Book Review: Book Categorization by Review

In [1]:
"""
README

NLP: Book Categorization- Exploratory Data Analysis and Cleaning
By. Kevin Lin

This notebook prepares the data for our group's Book Review Categorization project.

We use two files from Kaggle’s “Amazon Books Reviews” dataset, which contains over 3 million reviews:
	•	books_data.csv: Book metadata, including title, author, description, and categories (used as labels)
	•	Books_rating.csv: Customer reviews, including review/text, rating, and other metadata

The notebook:
	•	Merges and cleans both datasets
	•	Filters for valid entries across 16 target categories
	•	Generates stratified samples for training and testing:
	•	14400_strat_samp_training.csv
	•	1600_strat_samp_test.csv


OPTION 1: If "books_data.csv" and "Books_rating.csv" are already in the same folder
as this notebook, leave line below commented out.

OPTION 2: If you're using Colab and the files are not in the same directory,
uncomment the lines below to manually upload them.

"""

# Run this if using Colab
from google.colab import files
uploaded = files.upload()  # Upload "books_data.csv" and "Books_rating.csv"

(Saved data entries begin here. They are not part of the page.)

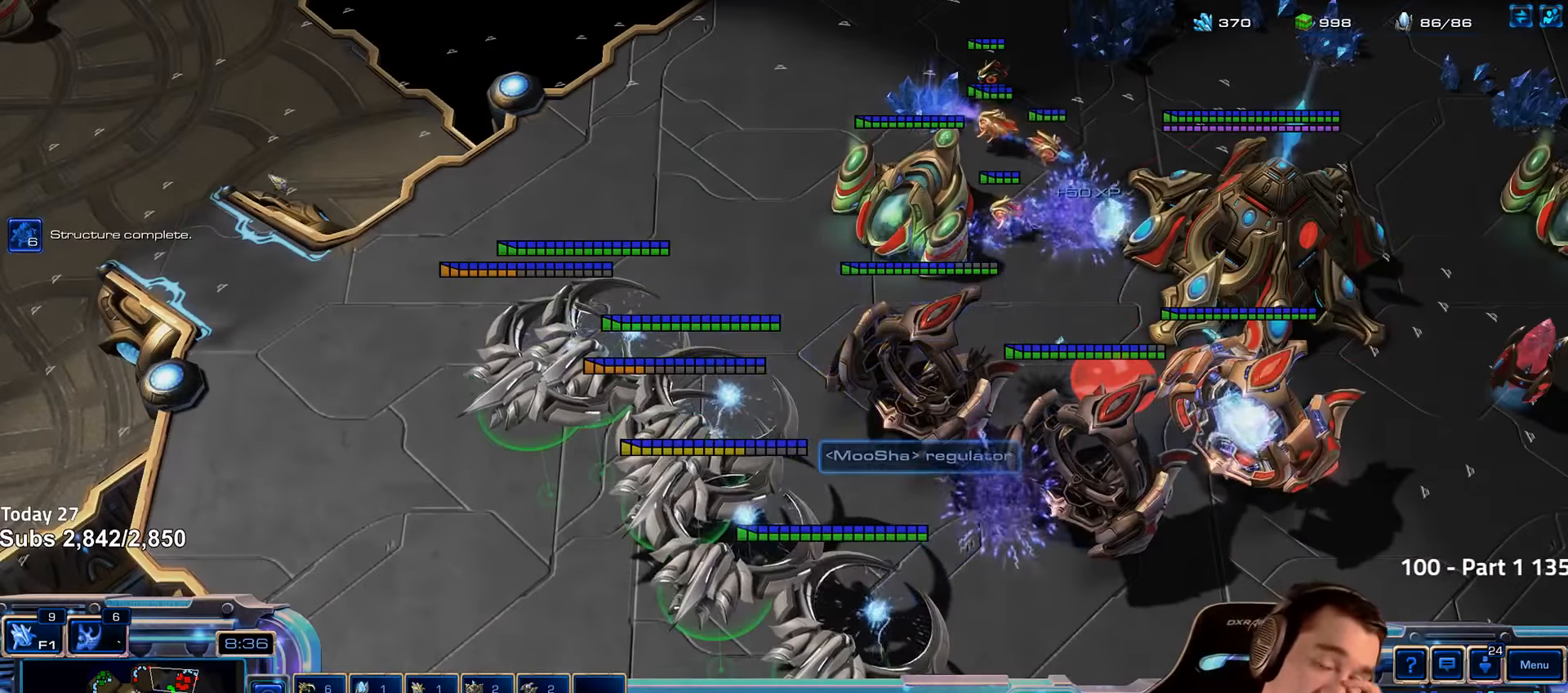
{"keys": [], "events": []}
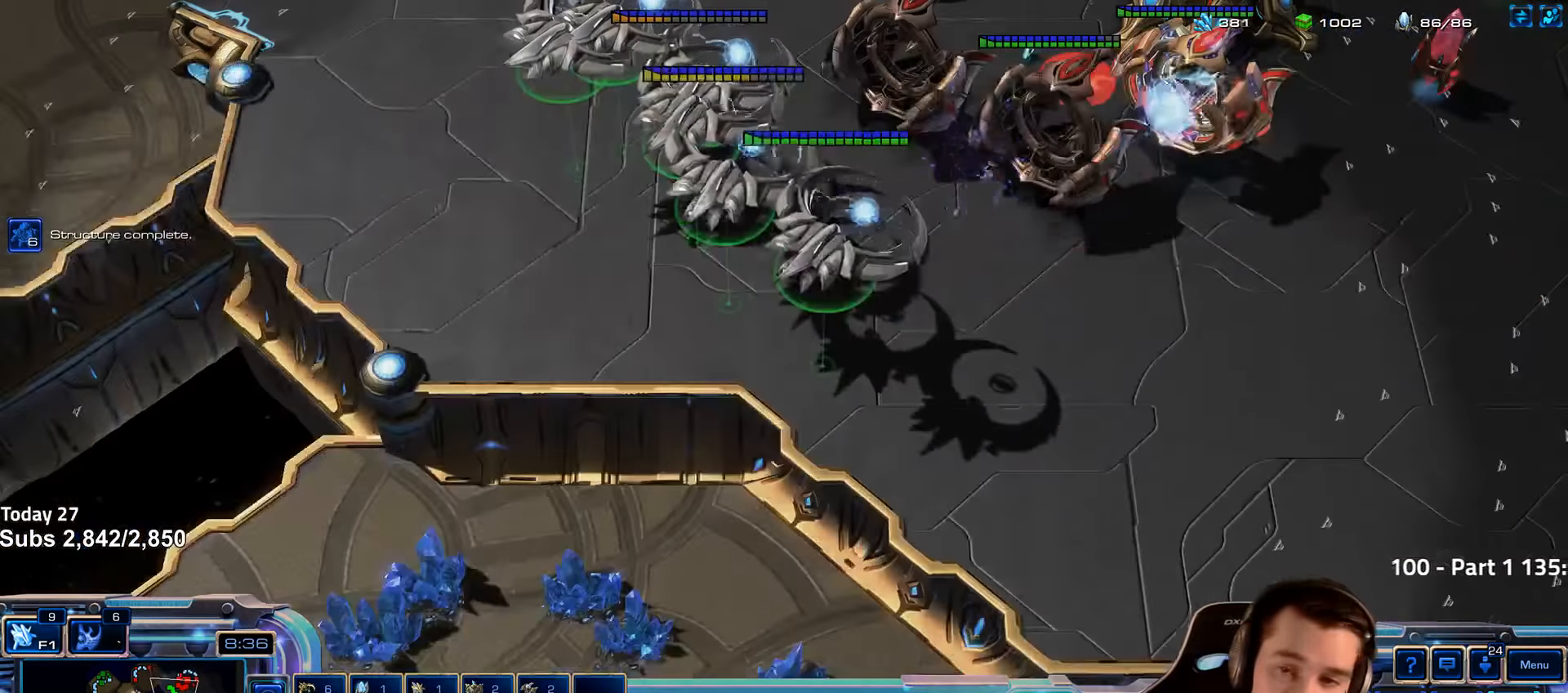
{"keys": [], "events": []}
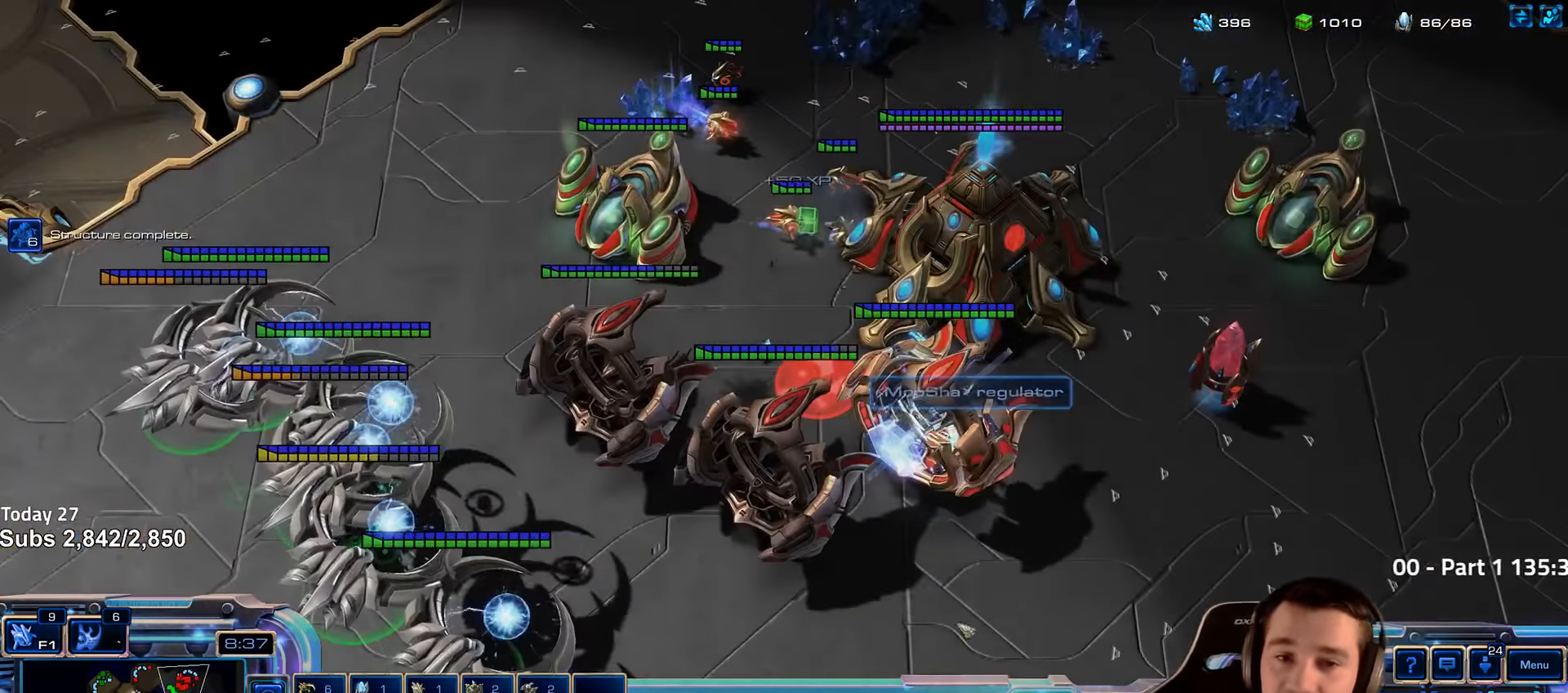
{"keys": ["ctrl"], "events": [[250, "tilde", "down"], [333, "tilde", "up"], [483, "ctrl", "down"]]}
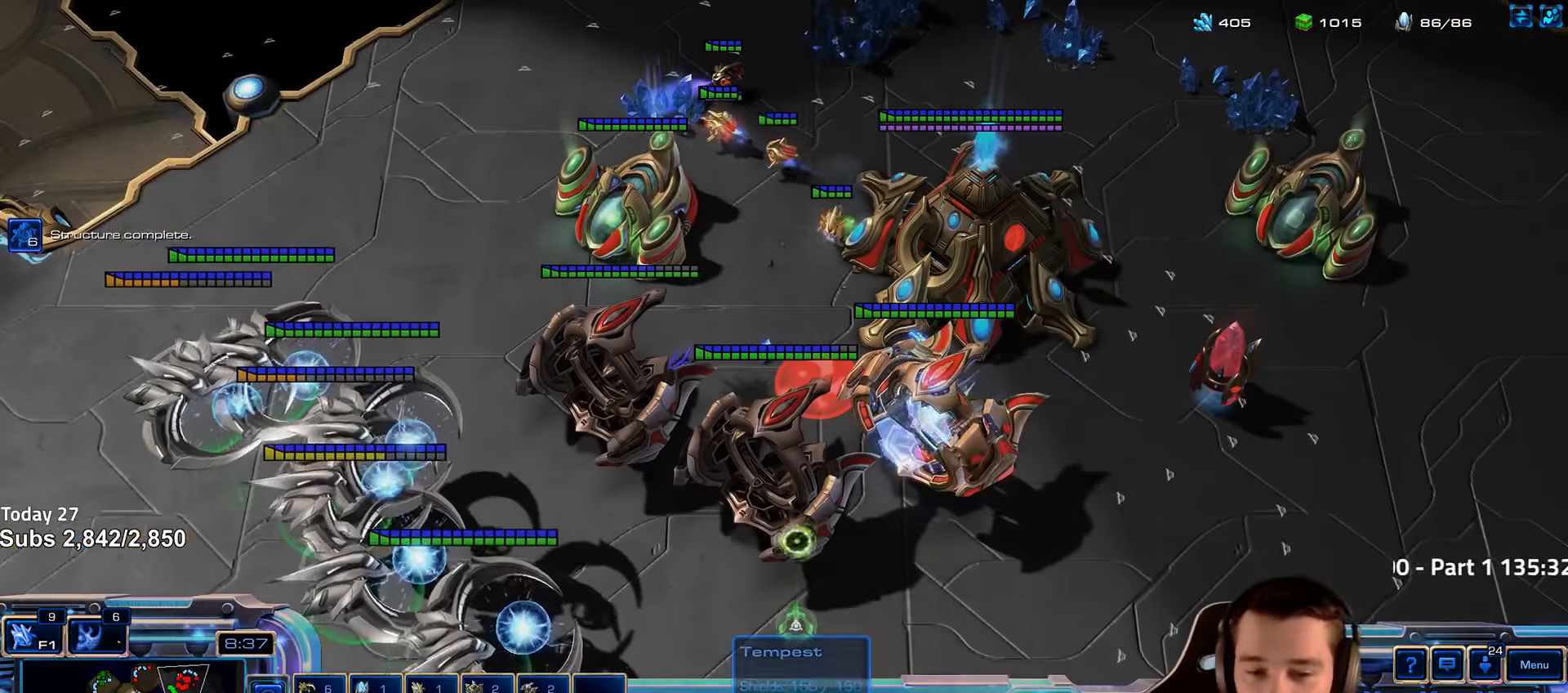
{"keys": ["1", "ctrl"], "events": [[466, "1", "down"]]}
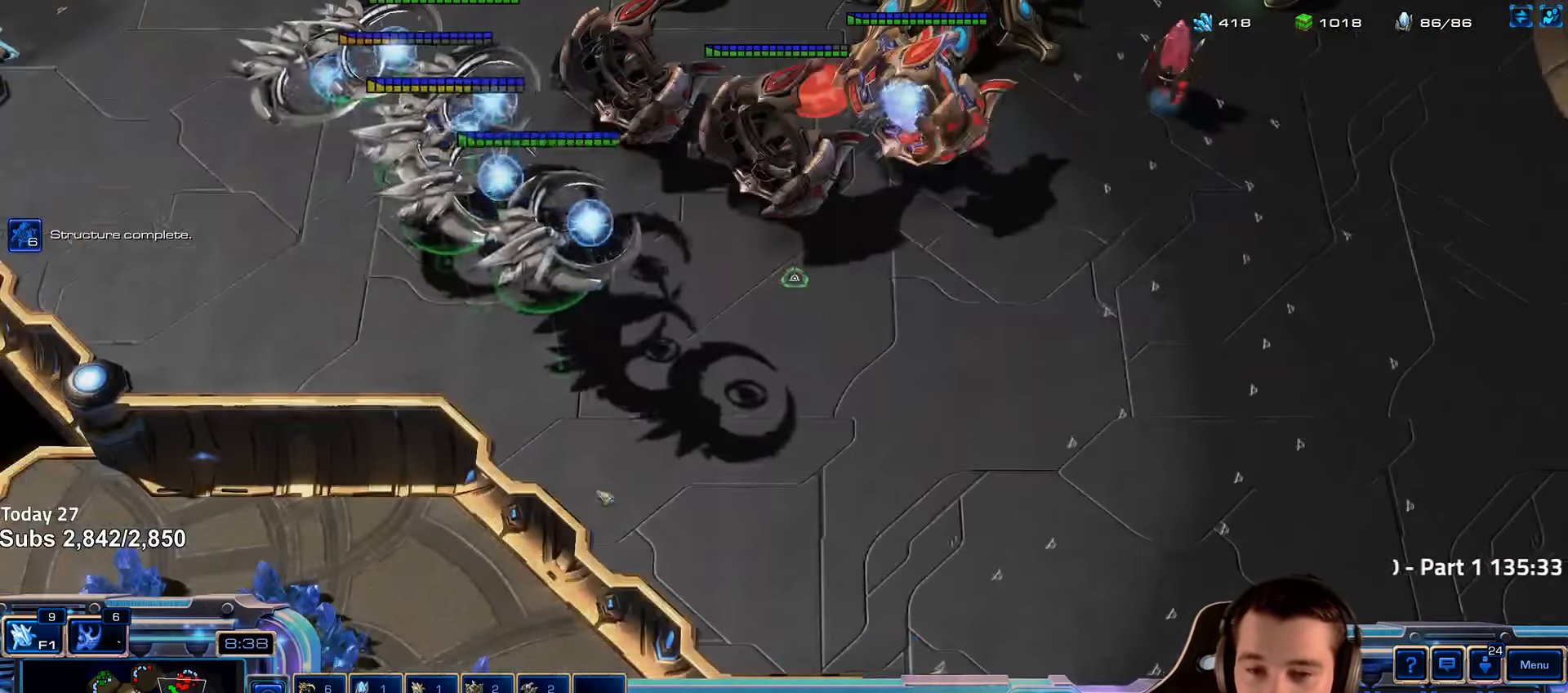
{"keys": ["ctrl"], "events": [[66, "1", "up"], [266, "ctrl", "up"], [483, "ctrl", "down"]]}
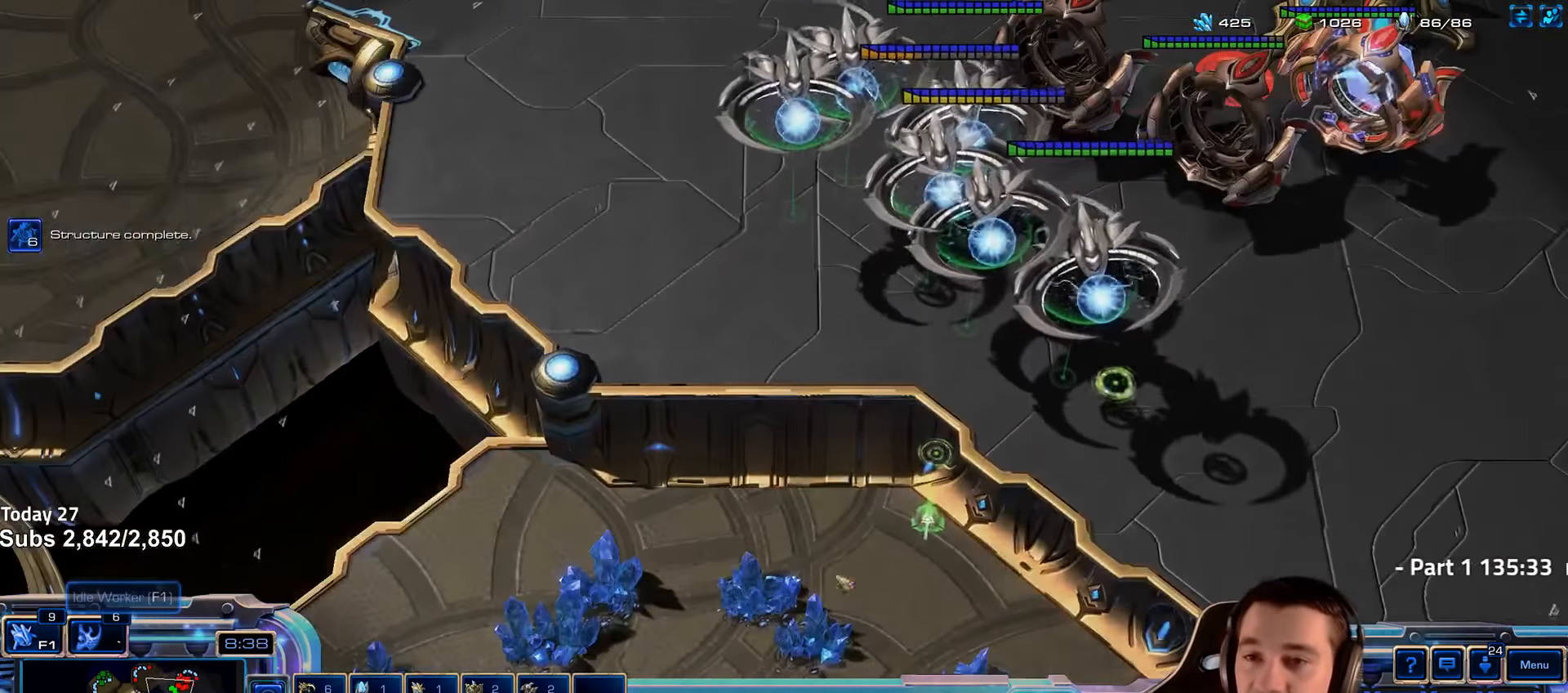
{"keys": ["1", "ctrl"], "events": [[133, "1", "down"], [250, "1", "up"], [400, "1", "down"]]}
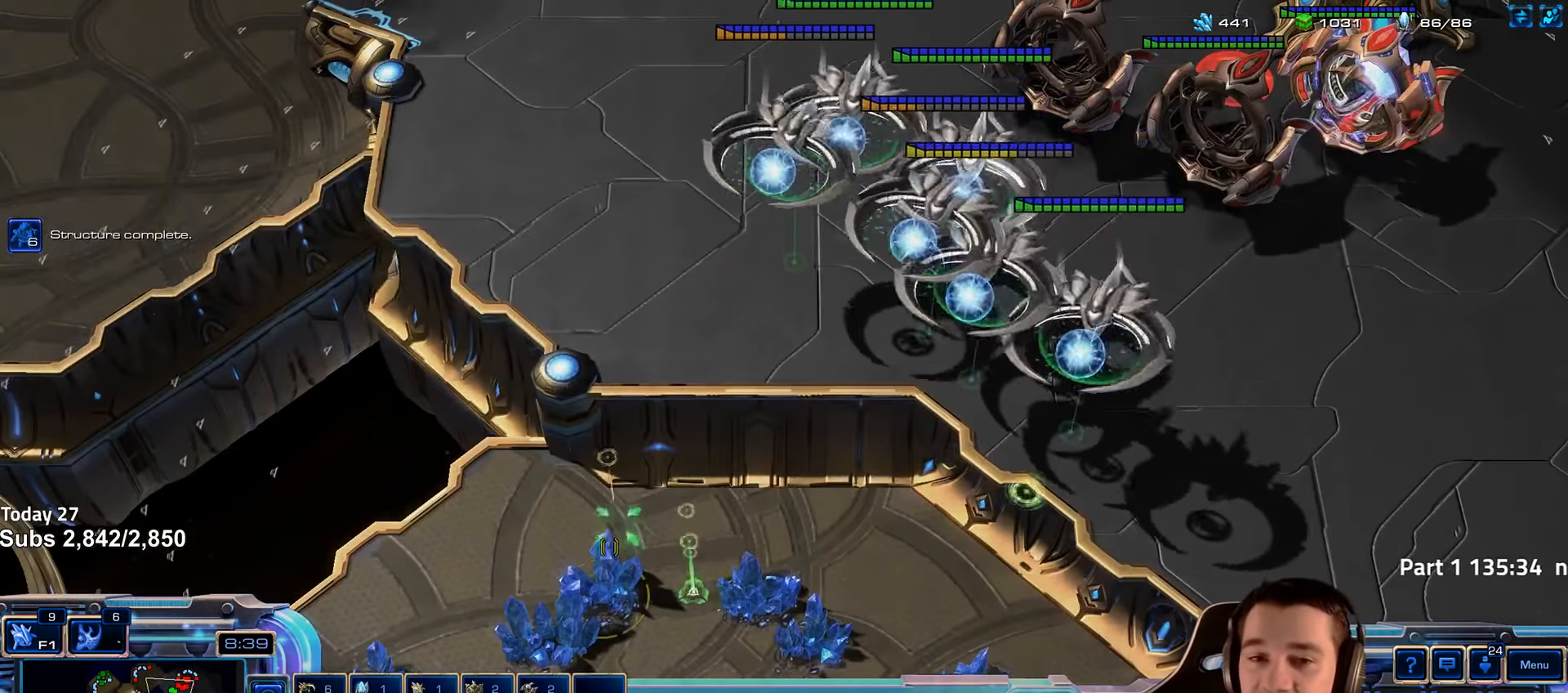
{"keys": ["ctrl"], "events": [[33, "1", "up"], [200, "1", "down"], [316, "1", "up"]]}
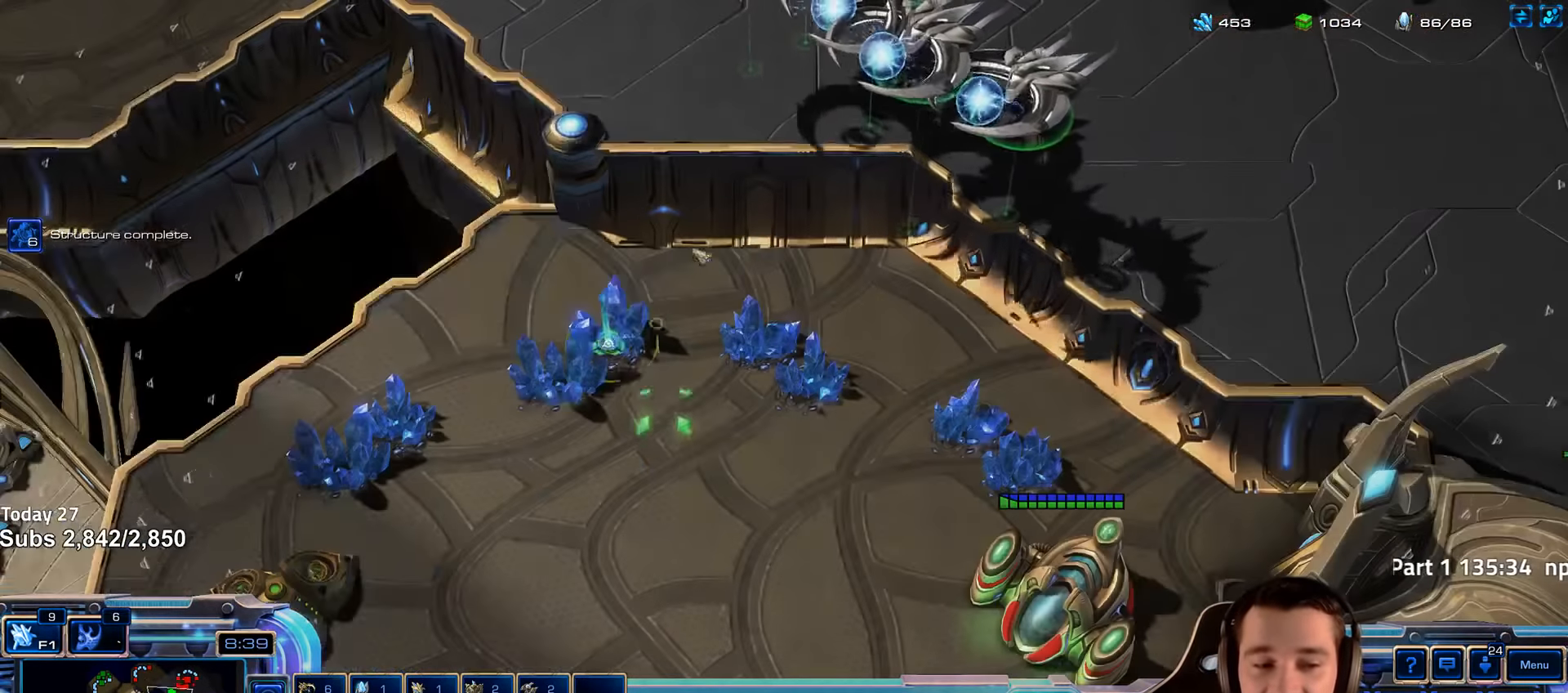
{"keys": ["ctrl"], "events": [[33, "1", "down"], [166, "1", "up"]]}
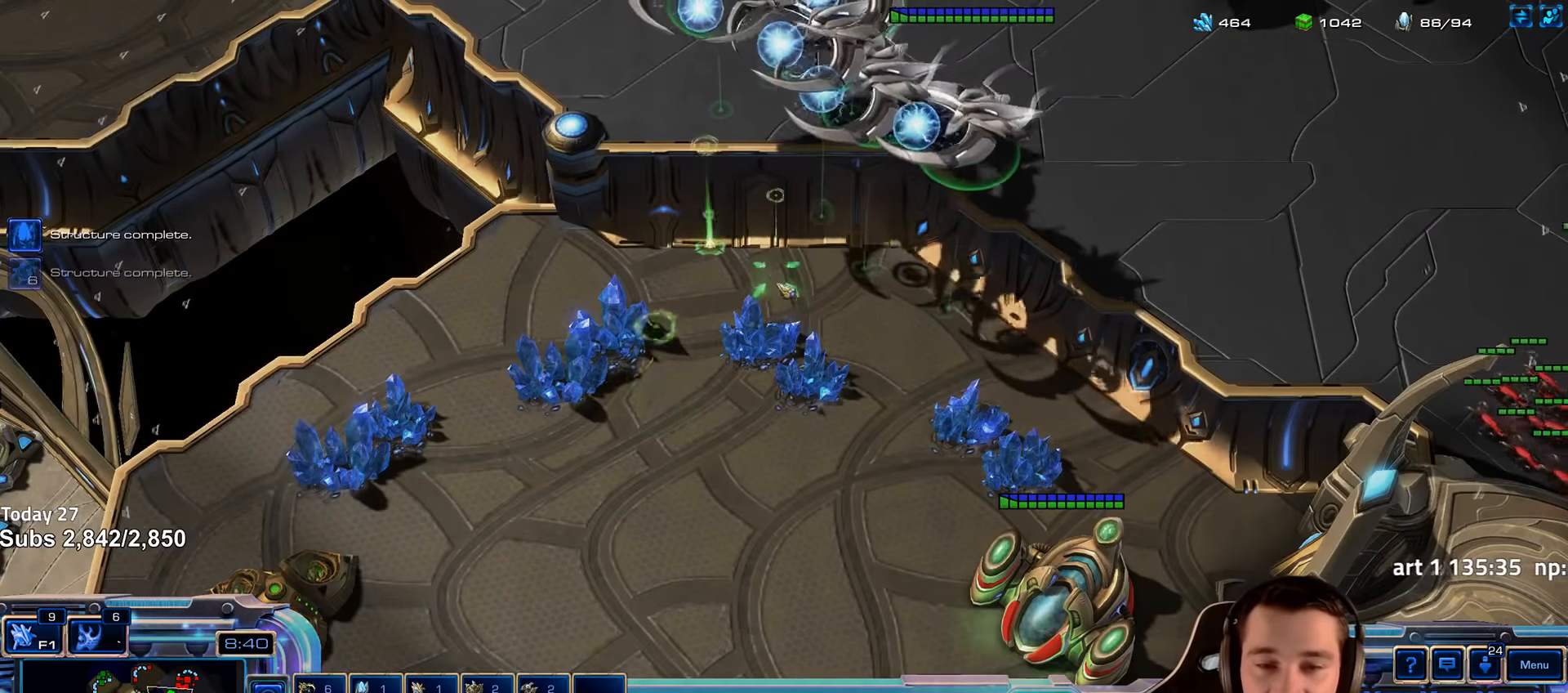
{"keys": ["ctrl"], "events": [[182, "1", "down"], [299, "1", "up"]]}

Saving books_data.csv to books_data.csv


In [None]:
uploaded1 = files.upload()

In [2]:
import pandas as pd
import numpy as np

In [None]:
# NOTE: This is reading over 3 million+ datapoints, it may take ~2 minutes (locally)
df = pd.read_csv("books_data.csv")
df1 = pd.read_csv("Books_rating.csv")

# Preview
print(df.head(10))
print()
print(df.head(10))

In [None]:
# Exploratory Data Analysis

# Caculates number of each category
category_counts = df["categories"].value_counts()
print("--------------All Category Count--------------")
print(category_counts)

"""
We wanted to retain as many relevant categories as we can and we found
16 to be a good number as it represents over 50% of all datapoints and
the least frequent category, "Music" is still easily different from the
others.
"""

category_number = 16 # Number of Categories we want to RETAIN
print("\n------------ Top 16 Category Count------------")
print(category_counts.head(category_number))

# Percentage Share of DF
print(f"\n\nThe top {category_number} category accounts for: {sum(category_counts.head(category_number))/sum(category_counts):.2%} of all datapoints")

In [None]:
title_category_dict = {}
target_categories = [
    'Fiction',
    'Religion',
    'History',
    'Juvenile Fiction',
    'Biography & Autobiography',
    'Business & Economics',
    'Computers',
    'Social Science',
    'Juvenile Nonfiction',
    'Science',
    'Education',
    'Cooking',
    'Sports & Recreation',
    'Family & Relationships',
    'Literary Criticism',
    'Music'
]

# Cleaning of the Category
for row_num, row in df.iterrows():
    if str(row["categories"]).strip("[]").replace("'", "").replace('"', "") in target_categories:
      # Excess and duplicate quotations and brackets removal
      title_category_dict[row["Title"]] = str(row["categories"]).strip("[]").replace("'", "").replace('"', "")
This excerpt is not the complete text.